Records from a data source
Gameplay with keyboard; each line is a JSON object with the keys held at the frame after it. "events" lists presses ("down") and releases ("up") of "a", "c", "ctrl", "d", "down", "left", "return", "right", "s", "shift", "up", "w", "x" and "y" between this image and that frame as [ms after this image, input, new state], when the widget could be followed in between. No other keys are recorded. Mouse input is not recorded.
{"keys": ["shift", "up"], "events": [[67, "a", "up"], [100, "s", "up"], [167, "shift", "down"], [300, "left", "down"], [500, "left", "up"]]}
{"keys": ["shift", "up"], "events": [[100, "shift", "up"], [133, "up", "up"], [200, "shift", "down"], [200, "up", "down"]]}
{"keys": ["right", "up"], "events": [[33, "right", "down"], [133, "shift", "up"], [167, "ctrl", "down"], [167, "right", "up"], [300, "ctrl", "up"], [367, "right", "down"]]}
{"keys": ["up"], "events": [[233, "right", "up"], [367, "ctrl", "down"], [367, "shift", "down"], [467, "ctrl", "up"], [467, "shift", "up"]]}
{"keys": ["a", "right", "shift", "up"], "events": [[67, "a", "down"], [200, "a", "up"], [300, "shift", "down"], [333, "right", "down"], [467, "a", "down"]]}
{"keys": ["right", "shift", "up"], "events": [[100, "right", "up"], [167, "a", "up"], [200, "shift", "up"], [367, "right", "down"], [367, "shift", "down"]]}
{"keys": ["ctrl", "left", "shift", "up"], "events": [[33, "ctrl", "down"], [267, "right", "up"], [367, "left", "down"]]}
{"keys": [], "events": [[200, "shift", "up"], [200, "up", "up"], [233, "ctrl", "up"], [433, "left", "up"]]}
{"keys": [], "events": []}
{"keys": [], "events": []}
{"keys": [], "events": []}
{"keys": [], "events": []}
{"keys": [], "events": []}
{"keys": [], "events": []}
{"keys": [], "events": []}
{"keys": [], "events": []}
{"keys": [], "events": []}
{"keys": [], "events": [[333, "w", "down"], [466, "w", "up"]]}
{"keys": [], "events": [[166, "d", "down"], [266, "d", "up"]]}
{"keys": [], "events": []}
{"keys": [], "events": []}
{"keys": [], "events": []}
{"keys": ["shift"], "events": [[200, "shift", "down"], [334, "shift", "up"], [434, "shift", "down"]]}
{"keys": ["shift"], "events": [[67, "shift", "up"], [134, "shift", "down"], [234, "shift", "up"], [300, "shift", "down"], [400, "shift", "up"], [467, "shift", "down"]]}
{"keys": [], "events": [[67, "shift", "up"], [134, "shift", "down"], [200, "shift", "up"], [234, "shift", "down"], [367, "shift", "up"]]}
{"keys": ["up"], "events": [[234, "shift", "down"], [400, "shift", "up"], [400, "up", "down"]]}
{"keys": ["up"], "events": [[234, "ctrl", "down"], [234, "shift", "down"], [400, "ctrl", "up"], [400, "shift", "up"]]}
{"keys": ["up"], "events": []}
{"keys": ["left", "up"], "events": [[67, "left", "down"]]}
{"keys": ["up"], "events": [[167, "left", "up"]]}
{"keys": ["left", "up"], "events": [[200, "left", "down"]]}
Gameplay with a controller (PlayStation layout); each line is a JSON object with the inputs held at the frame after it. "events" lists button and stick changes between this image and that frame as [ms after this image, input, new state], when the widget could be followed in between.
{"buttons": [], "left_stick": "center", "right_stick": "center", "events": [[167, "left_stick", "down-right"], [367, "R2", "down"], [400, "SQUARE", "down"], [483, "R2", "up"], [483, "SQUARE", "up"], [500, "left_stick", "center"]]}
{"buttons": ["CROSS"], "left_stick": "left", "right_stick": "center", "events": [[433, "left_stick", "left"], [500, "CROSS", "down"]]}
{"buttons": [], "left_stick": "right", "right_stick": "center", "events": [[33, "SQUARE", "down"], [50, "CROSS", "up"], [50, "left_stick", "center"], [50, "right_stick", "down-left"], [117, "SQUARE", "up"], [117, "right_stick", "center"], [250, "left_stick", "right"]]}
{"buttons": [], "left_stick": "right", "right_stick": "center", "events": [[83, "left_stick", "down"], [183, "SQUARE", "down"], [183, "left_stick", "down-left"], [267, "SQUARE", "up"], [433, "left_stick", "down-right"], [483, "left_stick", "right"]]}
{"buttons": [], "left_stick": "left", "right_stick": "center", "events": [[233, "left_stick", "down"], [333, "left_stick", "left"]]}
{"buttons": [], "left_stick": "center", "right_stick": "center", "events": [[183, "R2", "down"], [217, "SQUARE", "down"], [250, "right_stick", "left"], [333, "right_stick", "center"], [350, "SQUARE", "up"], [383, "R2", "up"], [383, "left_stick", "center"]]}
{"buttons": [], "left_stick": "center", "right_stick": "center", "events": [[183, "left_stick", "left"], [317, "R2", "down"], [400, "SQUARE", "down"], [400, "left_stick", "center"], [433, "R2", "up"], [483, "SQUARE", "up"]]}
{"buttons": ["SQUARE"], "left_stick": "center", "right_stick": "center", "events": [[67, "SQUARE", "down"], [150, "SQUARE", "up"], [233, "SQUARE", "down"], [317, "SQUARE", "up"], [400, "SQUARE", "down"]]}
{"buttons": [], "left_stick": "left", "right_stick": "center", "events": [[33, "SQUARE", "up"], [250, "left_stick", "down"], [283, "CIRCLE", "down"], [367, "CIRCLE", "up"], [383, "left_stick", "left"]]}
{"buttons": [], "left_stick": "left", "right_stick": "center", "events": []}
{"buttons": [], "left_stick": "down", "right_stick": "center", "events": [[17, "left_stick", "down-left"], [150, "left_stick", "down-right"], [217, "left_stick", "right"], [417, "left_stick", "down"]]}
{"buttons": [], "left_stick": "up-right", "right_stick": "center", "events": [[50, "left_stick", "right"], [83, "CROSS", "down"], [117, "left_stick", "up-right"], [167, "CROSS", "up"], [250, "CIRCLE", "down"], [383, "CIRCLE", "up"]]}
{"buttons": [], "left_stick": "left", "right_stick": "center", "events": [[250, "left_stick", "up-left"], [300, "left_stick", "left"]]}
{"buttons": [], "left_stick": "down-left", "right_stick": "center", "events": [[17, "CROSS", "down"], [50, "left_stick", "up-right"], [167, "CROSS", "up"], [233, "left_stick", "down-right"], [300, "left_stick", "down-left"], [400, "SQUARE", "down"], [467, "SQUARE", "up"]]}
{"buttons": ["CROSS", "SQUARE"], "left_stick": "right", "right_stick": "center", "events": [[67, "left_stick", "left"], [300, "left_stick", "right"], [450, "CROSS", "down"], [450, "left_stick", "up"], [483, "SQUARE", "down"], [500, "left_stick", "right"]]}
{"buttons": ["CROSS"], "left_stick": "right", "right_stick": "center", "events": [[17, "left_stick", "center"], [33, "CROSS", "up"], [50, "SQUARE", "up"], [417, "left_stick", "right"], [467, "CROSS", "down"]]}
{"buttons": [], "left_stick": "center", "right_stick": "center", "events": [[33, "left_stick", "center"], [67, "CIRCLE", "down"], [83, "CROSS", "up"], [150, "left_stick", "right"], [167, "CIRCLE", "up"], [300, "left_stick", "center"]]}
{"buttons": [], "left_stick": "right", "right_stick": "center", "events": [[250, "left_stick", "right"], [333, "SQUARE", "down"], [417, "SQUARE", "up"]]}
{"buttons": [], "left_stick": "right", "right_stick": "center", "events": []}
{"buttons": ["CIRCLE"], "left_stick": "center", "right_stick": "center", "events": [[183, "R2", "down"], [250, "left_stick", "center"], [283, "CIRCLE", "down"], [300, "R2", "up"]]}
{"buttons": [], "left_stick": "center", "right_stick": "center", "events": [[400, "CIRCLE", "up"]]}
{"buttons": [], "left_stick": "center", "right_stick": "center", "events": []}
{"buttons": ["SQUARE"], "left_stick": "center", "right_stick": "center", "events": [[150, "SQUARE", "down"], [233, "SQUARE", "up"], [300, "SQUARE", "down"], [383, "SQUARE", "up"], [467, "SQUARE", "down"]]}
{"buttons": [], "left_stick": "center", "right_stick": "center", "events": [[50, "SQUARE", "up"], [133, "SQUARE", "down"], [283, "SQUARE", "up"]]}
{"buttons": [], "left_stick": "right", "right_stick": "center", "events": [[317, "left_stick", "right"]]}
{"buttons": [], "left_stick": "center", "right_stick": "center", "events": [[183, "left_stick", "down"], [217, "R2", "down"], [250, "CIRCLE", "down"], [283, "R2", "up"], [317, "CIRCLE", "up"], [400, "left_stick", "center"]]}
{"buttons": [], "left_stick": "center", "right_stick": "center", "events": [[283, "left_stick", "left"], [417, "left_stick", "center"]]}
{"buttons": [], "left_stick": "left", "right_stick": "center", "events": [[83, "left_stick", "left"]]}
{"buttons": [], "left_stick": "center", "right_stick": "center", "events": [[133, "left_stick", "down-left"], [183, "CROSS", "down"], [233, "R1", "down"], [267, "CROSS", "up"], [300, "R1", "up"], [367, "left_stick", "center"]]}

**EXERCISE DIRECTIONS**
Only a number is wanted here: the count of lines in the data that contain the string "with".

**YOUR RESPONSE**
2